As far as the lubricity issues of ULSD fuels are concerned, biodiesel additives have helped create blends that can help these fuels bridge the gap with older vehicles.

Some auto manufacturers have designed exhaust features to reduce fuel consumption while eliminating the black smoke long associated with diesel engines. For example, the Mazda-CD will be released in Europe debuting a diesel particulate filter that will collect soot particles from the exhaust. It meets the Euro V standards, but not the US Tier 2 Bin 5 standards.

Manufacturers are designing very complicated/sophisticated emissions control devices-high pressure fuel systems with precise injectors, exhaust oxidation catalysts, exhaust gas recirculation features, PM filters, etc. Each must work together, yet pass individual tests.

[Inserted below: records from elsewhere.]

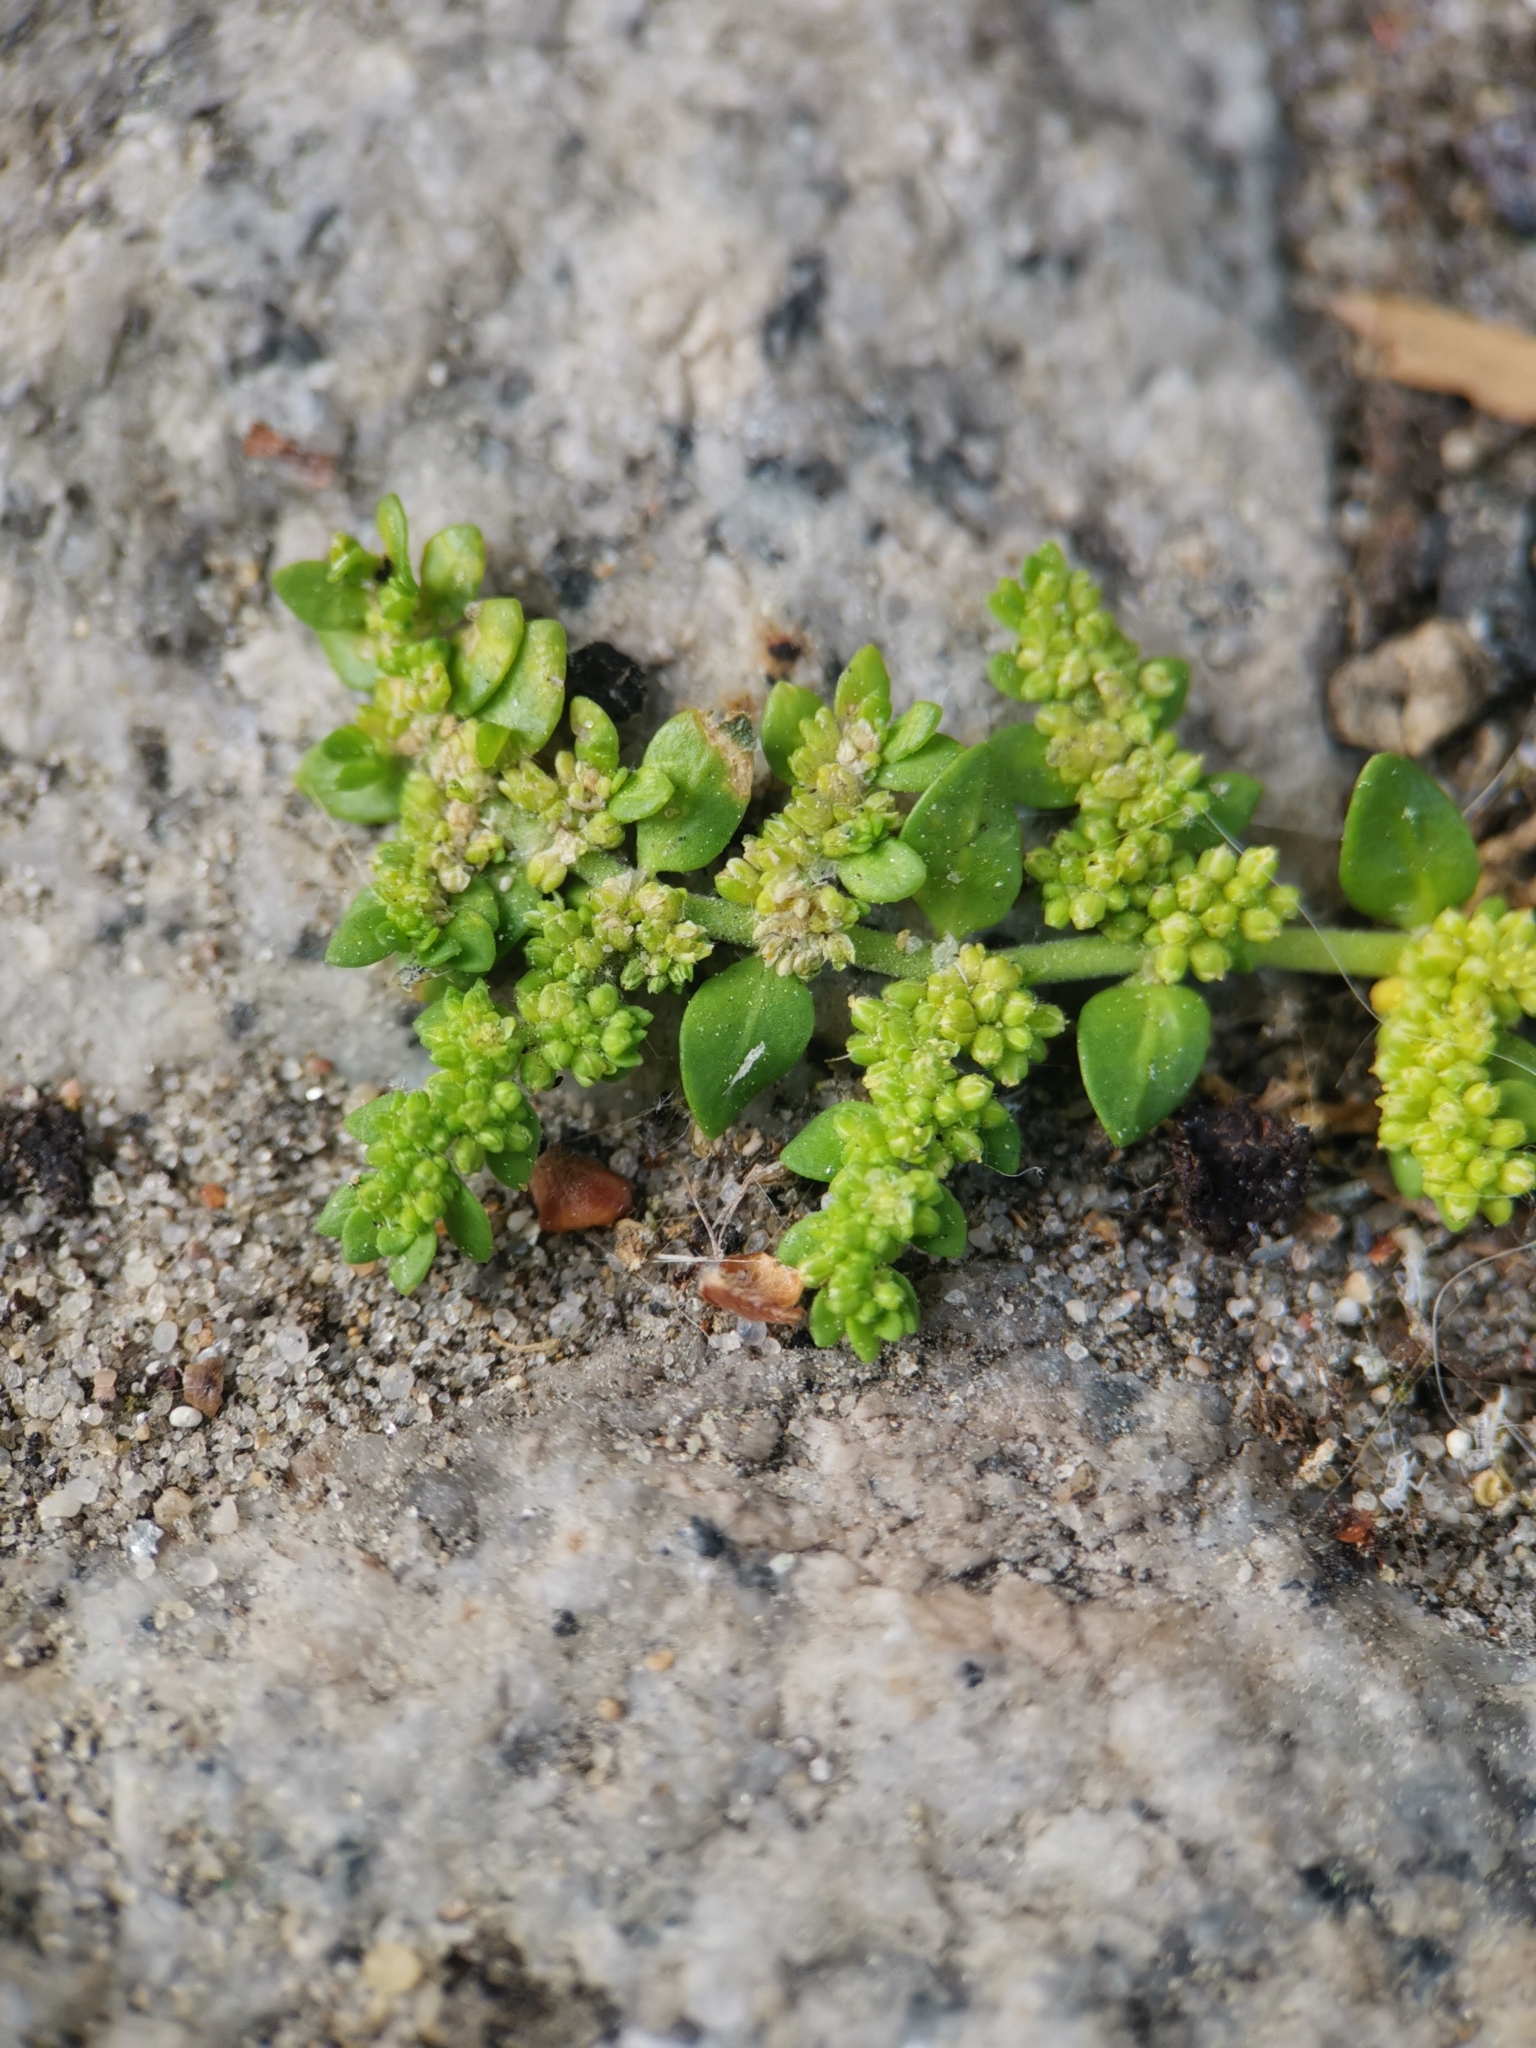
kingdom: Plantae
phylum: Tracheophyta
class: Magnoliopsida
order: Caryophyllales
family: Caryophyllaceae
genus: Herniaria
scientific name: Herniaria glabra
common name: Smooth rupturewort
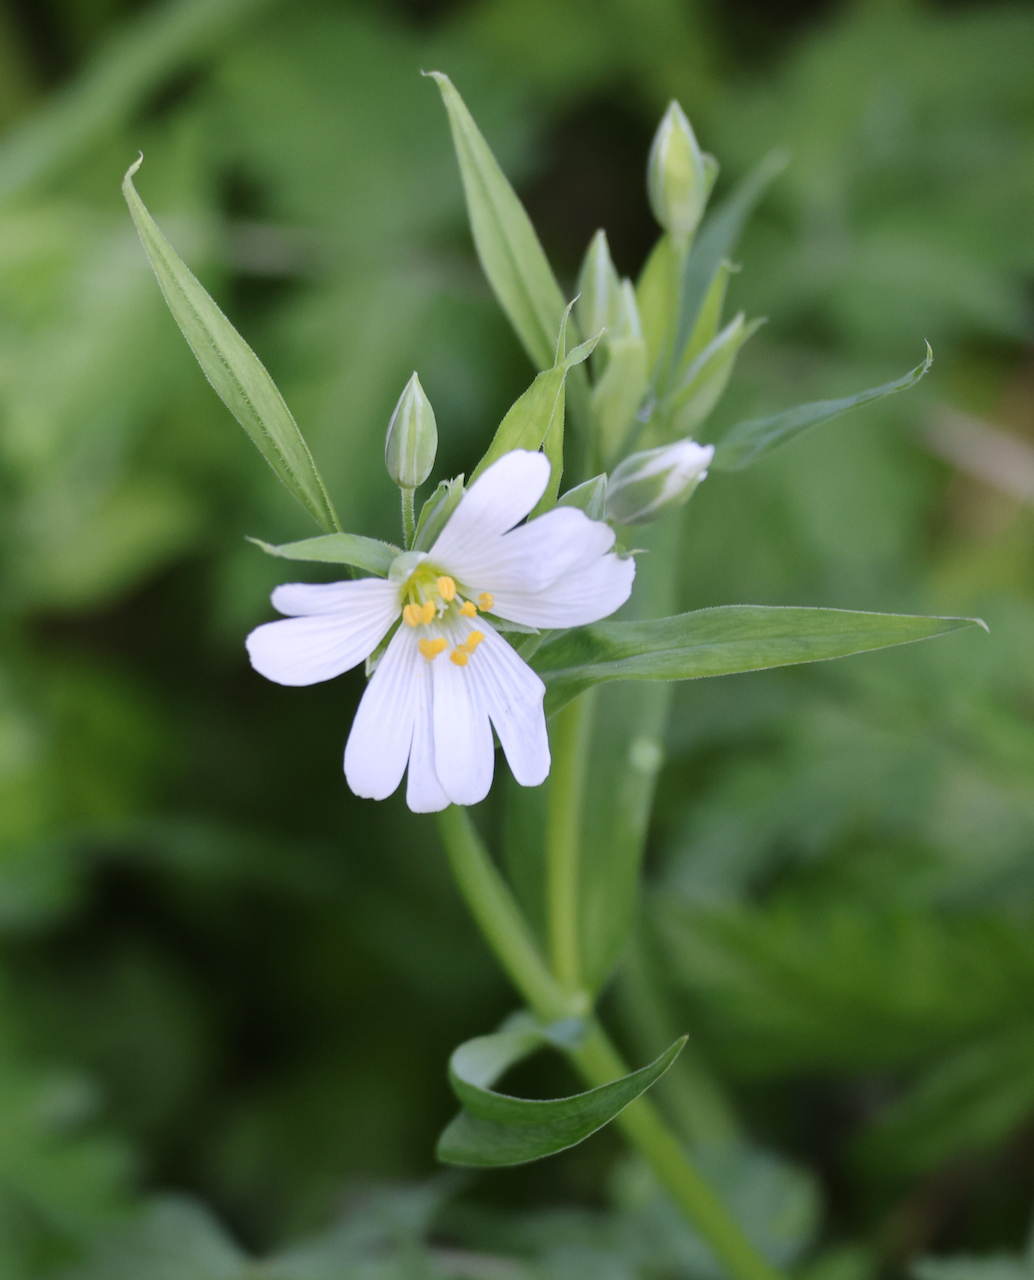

The certification process is long and cumbersome. Yet, if any one component fails, the process starts all over again, making it a costly process to introduce new technology.

The EPA has been very active to create programs to encourage emissions reduction. The EPA established the National Clean Diesel Campaign, which had an operating budget of $49.2 million in 2008, providing grants and incentives for states, businesses and individuals to promote cost-effective emission reduction strategies. But even with all this money being poured into programs to stimulate cleaner, more efficient diesel engines, the cost of the technology, along with the cost of fuel refinery, is going to be felt by lightweight diesel truck owners for years to come.